## Directions for this task
Among the lines of the data, copy those that hold "linejoin".

## Provided data
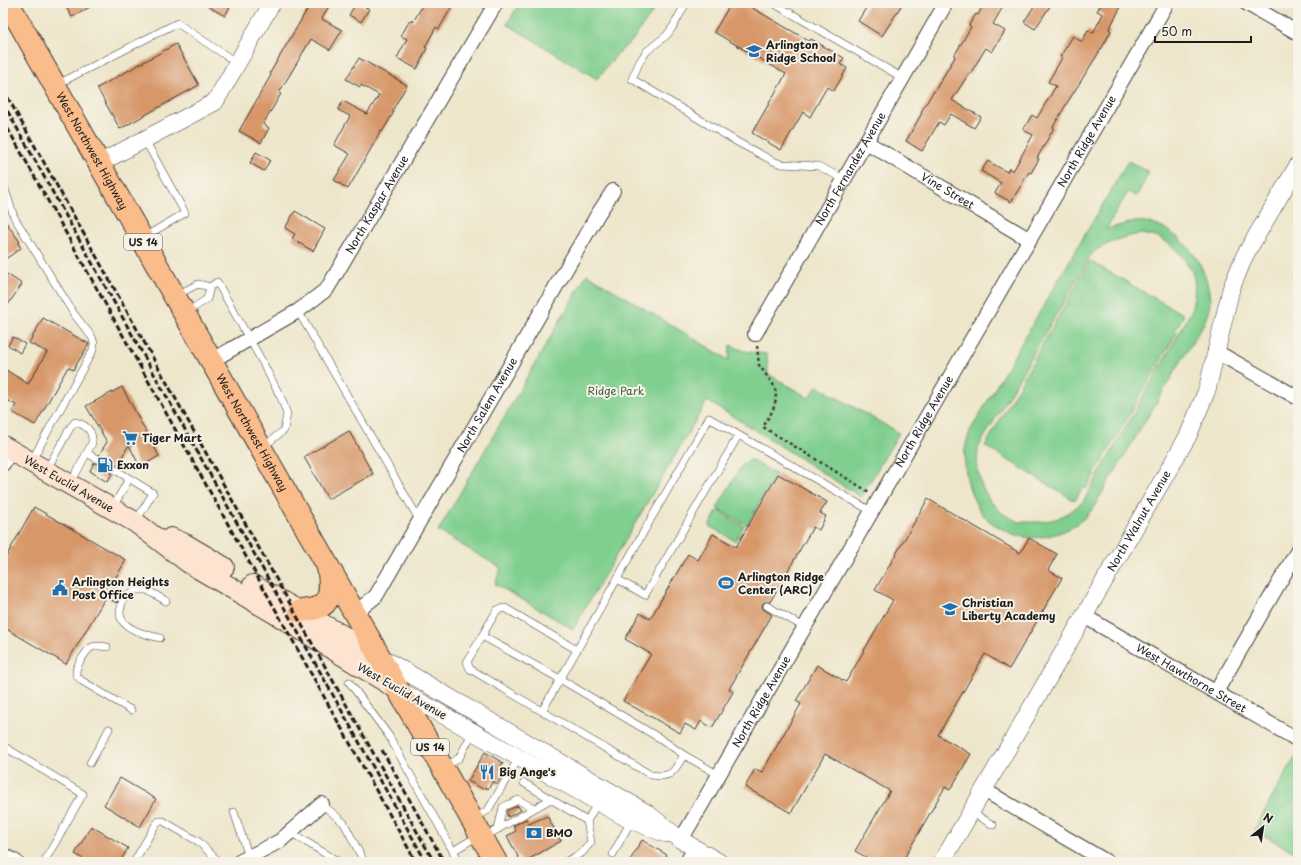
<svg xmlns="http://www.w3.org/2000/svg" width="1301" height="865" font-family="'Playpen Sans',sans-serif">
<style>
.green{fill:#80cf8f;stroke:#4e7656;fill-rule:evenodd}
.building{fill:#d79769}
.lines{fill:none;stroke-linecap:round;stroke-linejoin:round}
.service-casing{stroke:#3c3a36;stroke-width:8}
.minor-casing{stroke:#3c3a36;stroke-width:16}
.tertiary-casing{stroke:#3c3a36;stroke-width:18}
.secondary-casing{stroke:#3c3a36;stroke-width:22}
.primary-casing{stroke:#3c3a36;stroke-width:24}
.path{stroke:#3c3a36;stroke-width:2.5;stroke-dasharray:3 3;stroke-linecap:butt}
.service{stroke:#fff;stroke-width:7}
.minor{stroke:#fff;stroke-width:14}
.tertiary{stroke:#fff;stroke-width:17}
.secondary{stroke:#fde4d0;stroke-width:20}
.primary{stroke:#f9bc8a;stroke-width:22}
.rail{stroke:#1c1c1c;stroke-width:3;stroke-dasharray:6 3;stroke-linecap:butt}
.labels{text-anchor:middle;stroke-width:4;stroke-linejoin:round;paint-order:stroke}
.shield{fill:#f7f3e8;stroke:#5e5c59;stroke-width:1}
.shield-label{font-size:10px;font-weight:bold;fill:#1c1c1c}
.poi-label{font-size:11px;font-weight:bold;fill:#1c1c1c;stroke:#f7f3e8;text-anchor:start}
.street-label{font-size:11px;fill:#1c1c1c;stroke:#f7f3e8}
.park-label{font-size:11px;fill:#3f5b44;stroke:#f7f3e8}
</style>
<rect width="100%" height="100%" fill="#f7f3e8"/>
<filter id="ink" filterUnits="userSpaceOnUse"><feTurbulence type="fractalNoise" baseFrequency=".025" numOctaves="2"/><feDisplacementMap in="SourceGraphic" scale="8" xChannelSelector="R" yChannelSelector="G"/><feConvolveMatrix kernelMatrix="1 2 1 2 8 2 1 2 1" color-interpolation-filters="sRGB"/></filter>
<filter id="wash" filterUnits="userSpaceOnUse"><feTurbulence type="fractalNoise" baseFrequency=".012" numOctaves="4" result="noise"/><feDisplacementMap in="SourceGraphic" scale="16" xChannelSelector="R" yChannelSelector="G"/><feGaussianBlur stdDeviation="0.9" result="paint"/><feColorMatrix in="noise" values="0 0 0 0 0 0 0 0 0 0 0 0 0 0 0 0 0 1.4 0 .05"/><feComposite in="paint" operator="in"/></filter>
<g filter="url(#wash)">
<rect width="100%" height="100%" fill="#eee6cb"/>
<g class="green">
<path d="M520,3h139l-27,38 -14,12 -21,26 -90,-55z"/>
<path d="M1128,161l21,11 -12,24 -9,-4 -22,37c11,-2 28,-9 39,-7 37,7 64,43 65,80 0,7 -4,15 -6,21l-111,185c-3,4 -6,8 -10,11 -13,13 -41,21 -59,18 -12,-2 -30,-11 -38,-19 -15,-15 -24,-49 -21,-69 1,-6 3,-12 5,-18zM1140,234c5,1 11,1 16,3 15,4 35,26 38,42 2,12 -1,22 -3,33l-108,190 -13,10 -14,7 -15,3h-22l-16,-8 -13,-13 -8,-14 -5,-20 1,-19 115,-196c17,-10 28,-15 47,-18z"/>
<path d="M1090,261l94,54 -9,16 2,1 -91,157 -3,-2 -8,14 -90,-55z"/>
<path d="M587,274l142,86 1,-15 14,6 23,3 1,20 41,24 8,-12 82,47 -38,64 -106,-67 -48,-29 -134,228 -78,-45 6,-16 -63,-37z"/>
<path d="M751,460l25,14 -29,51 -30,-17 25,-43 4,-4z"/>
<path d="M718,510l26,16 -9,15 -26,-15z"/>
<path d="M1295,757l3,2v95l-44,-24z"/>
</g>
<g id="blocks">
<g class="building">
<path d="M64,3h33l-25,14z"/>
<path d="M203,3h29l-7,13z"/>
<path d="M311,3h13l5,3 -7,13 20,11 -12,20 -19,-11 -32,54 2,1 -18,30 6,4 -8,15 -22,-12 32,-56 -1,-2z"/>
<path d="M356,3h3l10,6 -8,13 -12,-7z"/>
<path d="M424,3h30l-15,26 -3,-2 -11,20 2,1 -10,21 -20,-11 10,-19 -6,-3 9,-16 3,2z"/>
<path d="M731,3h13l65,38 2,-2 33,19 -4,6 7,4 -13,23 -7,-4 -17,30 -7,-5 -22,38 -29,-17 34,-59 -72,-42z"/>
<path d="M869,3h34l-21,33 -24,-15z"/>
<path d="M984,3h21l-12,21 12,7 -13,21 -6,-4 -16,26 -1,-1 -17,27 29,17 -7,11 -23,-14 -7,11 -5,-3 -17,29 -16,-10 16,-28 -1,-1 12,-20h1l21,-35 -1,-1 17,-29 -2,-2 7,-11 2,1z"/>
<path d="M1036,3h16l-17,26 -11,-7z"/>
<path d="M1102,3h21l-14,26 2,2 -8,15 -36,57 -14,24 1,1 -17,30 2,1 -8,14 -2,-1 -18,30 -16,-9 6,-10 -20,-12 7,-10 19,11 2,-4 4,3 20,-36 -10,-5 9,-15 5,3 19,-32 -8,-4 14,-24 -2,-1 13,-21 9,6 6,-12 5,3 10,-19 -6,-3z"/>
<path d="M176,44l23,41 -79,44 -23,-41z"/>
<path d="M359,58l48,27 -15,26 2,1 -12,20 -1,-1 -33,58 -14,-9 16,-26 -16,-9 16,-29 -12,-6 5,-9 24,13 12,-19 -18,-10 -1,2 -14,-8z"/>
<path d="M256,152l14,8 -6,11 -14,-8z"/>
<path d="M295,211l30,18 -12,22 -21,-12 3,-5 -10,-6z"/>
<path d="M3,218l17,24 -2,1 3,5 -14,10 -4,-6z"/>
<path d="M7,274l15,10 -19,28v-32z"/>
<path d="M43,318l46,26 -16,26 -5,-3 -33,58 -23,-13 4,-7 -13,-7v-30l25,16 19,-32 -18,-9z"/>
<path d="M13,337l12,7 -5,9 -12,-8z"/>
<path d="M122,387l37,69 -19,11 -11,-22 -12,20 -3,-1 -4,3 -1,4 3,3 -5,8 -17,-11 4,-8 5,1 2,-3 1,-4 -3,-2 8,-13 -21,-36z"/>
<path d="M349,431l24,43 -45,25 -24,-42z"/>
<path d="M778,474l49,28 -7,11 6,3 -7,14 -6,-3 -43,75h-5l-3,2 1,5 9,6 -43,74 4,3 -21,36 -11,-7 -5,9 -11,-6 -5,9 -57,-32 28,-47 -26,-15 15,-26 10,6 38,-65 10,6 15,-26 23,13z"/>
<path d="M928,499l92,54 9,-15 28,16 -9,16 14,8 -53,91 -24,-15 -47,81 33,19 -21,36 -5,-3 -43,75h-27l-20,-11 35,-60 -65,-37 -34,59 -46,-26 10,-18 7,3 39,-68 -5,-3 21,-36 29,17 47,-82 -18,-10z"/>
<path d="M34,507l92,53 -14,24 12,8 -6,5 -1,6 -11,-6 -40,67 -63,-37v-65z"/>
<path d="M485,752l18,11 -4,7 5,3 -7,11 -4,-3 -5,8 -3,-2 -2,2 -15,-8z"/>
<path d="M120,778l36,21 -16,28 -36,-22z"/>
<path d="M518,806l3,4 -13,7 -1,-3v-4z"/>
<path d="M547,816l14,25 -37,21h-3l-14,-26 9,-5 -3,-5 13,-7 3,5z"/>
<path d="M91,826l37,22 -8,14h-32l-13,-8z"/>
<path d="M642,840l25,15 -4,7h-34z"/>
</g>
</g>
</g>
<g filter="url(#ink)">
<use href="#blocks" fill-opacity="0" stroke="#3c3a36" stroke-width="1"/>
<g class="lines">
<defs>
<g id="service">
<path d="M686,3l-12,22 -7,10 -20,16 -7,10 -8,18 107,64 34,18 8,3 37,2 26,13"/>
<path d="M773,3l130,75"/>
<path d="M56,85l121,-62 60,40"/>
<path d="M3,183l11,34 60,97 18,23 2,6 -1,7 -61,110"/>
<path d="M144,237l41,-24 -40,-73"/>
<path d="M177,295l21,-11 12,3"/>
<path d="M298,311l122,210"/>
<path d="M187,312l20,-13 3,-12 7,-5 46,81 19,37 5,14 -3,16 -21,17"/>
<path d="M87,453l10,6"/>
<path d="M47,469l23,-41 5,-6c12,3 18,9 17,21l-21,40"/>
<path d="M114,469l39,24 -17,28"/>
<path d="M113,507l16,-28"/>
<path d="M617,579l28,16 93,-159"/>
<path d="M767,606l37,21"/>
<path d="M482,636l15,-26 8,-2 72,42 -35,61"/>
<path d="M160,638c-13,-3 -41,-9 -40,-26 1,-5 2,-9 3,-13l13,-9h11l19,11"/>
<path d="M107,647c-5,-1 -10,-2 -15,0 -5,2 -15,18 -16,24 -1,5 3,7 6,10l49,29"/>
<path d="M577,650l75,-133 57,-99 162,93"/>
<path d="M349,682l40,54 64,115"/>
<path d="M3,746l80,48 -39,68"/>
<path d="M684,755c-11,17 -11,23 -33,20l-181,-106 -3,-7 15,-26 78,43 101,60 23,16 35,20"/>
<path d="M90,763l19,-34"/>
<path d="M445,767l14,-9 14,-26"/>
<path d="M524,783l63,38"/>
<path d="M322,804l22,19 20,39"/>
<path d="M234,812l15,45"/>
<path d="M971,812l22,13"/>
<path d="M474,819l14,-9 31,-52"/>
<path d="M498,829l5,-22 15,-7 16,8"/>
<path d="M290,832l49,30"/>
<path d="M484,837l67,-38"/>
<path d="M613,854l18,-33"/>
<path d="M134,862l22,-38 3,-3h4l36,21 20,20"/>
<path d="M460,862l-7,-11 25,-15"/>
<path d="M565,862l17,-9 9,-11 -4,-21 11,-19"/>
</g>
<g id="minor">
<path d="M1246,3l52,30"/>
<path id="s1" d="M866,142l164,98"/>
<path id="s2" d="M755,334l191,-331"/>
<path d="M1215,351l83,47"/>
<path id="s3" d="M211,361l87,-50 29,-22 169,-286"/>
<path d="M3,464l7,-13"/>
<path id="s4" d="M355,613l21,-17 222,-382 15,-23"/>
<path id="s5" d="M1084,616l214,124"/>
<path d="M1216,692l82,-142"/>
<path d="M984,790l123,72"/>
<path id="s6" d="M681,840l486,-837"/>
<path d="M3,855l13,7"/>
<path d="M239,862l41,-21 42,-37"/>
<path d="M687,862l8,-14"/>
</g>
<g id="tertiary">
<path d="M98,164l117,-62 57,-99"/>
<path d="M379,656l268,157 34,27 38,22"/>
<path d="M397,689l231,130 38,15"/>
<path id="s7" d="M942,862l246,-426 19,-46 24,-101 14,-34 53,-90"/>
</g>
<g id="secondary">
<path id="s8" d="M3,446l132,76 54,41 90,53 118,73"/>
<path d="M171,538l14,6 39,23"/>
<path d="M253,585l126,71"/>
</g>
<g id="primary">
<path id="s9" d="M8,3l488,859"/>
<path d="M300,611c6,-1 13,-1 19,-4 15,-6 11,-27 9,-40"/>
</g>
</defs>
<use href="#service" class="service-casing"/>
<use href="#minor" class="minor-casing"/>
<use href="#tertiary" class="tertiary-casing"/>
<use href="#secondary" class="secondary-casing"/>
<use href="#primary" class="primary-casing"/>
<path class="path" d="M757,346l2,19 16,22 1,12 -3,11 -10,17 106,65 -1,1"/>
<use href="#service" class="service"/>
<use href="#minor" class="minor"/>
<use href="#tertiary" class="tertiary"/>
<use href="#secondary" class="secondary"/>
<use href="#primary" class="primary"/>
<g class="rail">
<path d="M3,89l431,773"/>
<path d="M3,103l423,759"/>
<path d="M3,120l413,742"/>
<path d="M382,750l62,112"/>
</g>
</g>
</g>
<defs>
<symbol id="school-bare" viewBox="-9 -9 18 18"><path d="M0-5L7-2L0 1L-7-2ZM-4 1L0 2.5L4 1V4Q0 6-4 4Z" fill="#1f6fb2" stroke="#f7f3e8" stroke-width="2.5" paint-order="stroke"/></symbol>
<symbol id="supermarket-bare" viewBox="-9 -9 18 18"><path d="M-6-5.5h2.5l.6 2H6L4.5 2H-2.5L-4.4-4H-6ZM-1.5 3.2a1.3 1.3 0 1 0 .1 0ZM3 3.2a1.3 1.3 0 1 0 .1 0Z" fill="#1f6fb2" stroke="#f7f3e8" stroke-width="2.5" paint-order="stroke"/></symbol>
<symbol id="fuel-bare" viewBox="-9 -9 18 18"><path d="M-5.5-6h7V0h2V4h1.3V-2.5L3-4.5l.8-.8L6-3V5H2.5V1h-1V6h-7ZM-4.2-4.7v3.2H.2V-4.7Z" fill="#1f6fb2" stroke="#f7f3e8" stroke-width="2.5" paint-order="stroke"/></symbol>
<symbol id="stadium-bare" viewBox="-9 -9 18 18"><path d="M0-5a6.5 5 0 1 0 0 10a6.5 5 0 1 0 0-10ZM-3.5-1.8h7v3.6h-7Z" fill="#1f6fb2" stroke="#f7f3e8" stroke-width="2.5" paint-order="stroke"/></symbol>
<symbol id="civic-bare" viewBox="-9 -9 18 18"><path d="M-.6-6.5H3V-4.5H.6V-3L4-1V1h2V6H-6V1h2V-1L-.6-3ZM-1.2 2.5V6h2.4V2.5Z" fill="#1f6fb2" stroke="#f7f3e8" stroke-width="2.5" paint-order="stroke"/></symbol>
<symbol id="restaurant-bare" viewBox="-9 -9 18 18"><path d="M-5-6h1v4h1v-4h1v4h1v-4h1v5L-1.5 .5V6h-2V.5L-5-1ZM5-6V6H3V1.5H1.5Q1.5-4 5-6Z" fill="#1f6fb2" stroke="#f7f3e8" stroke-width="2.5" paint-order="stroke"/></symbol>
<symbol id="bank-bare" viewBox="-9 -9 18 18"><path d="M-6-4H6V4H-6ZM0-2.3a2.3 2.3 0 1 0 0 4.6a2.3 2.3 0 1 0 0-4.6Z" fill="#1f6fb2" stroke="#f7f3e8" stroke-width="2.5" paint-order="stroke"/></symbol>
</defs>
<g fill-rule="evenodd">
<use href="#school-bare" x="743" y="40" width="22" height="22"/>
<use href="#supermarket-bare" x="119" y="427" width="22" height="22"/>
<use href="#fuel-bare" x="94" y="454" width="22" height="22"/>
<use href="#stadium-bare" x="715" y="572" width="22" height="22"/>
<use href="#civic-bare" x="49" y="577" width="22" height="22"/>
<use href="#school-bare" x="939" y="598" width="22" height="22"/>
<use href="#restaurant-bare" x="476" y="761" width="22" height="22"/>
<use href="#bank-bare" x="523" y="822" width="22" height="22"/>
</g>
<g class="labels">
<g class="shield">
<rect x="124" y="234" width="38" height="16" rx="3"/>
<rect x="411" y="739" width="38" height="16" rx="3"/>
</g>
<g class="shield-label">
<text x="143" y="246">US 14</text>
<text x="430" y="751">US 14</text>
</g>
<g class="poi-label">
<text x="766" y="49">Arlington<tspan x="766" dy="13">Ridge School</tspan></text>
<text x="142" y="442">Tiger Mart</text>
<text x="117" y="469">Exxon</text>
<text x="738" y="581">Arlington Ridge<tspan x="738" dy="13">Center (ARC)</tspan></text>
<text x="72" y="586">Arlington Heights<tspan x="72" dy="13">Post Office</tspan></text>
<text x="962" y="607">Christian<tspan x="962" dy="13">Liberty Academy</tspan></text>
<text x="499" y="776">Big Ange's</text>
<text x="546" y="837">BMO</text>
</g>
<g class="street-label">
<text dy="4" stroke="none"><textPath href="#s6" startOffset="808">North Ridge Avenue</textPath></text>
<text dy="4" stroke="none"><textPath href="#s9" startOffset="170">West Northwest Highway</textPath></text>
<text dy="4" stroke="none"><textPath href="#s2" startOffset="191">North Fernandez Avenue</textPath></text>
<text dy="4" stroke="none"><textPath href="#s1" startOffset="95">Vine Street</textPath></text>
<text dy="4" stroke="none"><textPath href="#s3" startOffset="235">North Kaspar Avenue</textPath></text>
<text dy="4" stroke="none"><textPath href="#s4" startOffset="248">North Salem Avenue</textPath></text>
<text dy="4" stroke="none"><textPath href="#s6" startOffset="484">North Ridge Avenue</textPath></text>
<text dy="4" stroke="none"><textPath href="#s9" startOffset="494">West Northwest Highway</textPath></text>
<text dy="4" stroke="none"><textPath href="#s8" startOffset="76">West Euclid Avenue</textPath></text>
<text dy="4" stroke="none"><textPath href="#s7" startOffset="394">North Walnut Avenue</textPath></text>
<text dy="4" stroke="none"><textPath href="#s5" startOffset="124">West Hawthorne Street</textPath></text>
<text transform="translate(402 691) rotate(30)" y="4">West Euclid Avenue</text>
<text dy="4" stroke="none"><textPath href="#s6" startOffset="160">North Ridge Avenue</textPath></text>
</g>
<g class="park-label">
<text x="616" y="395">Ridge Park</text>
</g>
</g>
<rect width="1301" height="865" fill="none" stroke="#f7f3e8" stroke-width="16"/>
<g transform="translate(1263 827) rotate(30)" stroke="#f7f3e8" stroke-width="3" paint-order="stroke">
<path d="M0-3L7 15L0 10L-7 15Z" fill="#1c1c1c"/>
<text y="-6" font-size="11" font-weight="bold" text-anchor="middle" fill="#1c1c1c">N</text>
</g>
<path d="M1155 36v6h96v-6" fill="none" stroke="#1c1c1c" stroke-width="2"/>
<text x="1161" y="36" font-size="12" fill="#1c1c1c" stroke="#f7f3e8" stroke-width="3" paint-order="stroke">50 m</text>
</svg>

## Worked solution
.lines{fill:none;stroke-linecap:round;stroke-linejoin:round}
.labels{text-anchor:middle;stroke-width:4;stroke-linejoin:round;paint-order:stroke}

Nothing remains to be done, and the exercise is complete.